American Savings Bank’s earnings fell 26.7 percent in the second quarter amid lower merchant fees and reduced mortgage income.
The subsidiary of Hawaiian Electric Industries Inc. said Wednesday it had net income of $11.7 million compared with $15.9 million in the second quarter of 2013.
Total loans, though, rose 8.4 percent to $4.3 billion from $3.96 billion on the strength of increases in residential; home equity lending; commercial and industrial, such as business loans; and commercial real estate, such as developments and office buildings. Deposits gained 5.8 percent to $4.52 billion from $4.28 billion.
"We saw broad-based growth across the loan portfolio and at a slightly faster rate than we anticipated going into the year," said Rich Wacker, president and chief executive officer of the state’s third-largest bank. "We feel good about the quarter because we look at the ongoing business and what we’re doing on a day-to-day basis — making loans to customers and building our deposit base — and both of those areas are running better than we expected at the start of the year."
But those increases were tempered by a 27.9 percent drop in non-interest income to $13.8 million from $19.2 million in the year-earlier quarter. That disparity should diminish during the final six months of 2014 as the year-over-year comparisons level out, Wacker said.
SECOND-QUARTER NET $11.7 million
YEAR-EARLIER NET $15.9 million
|
About $2.3 million of the $5.4 million decrease in second-quarter non-interest income was due to the Durbin Amendment, a federal law that puts a cap on the "swipe" fees that banks charge to merchants every time a customer pays with a debit card.
During the second quarter of 2013, American Savings earned an average of 49 cents per electronic debit transaction. Now it is getting only 21 cents to 24 cents per transaction under that October 2011 law, which was designed to lower costs for merchants and, subsequently, customers.
The Durbin Amendment applies to financial institutions and their affiliates that have $10 billion or more in assets, and even though American Savings has roughly half that amount in assets, it went into effect for the bank on July 1, 2013, because parent company HEI Industries Inc. finished 2012 with more than $10 billion in assets. The third quarter of this year will be an apples-to-apples comparison with the third quarter of 2013, so the bank’s swipe fee income should rise due to higher volume, Wacker said.

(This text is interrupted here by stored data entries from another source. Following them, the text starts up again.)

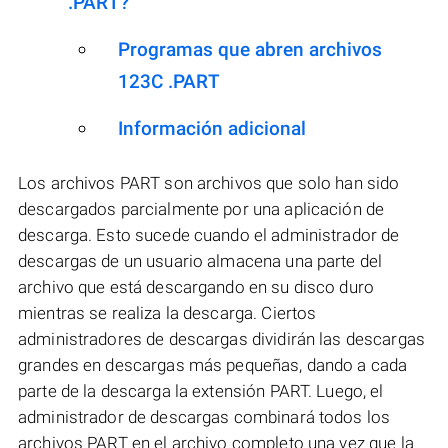
.PART?
Programas que abren archivos
123C .PART
Información adicional
Los archivos PART son archivos que solo han sido
descargados parcialmente por una aplicación de
descarga. Esto sucede cuando el administrador de
descargas de un usuario almacena una parte del
archivo que está descargando en su disco duro
mientras se realiza la descarga. Ciertos
administradores de descargas dividirán las descargas
grandes en descargas más pequeñas, dando a cada
parte de la descarga la extensión PART. Luego, el
administrador de descargas combinará todos los
archivos PART en el archivo completo una vez que la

In addition to the lower swipe fees, American Savings’ non-interest income declined because the bank took in $1.8 million less in mortgage income from the year-earlier quarter. The reduction of mortgage income is indicative of what is happening industrywide due to lower refinancing volumes and fewer sales of mortgages into the secondary market.
"The re-fi market is flat now so I don’t think you’re going to see a meaningful increase in mortgage banking income," Wacker said. "Most of the mortgage business today is new sales and there is not enough inventory to drive that up. The re-fi business was largely accomplished over the last several years where people who could re-fi, did re-fi."
Finally, the bank didn’t sell any securities last quarter that would bolster non-interest income after registering a $1.2 million securities gain in the year-earlier quarter.
American Savings’ net income also was lower because the bank set aside $1 million for potential loan losses. In the year-earlier quarter, the bank released $959,000 from its loan-loss reserve and returned to its income statement after agreeing to sell its credit card portfolio.
Despite taking the loan-loss provision, the bank’s nonperforming assets — loans overdue by 90 days or more — improved, with its ratio of nonperforming assets to total loans outstanding coming in at 1.05 percent compared with 1.56 percent in the year-earlier quarter.
American Savings’ net interest margin — the spread between lending rates and deposit rates — fell to 3.55 percent from 3.79 percent in the year-earlier quarter primarily due to lower yields on interest-earning assets. Net interest income slipped 0.5 percent to $44.1 million from $44.4 million.
Total assets rose 6.9 percent to $5.42 billion from $5.07 billion.
HEI, which will release its full earnings on Aug. 11, saw its stock slip 31 cents to $23.87 on Wednesday before American Savings’ results were announced after the close of the market.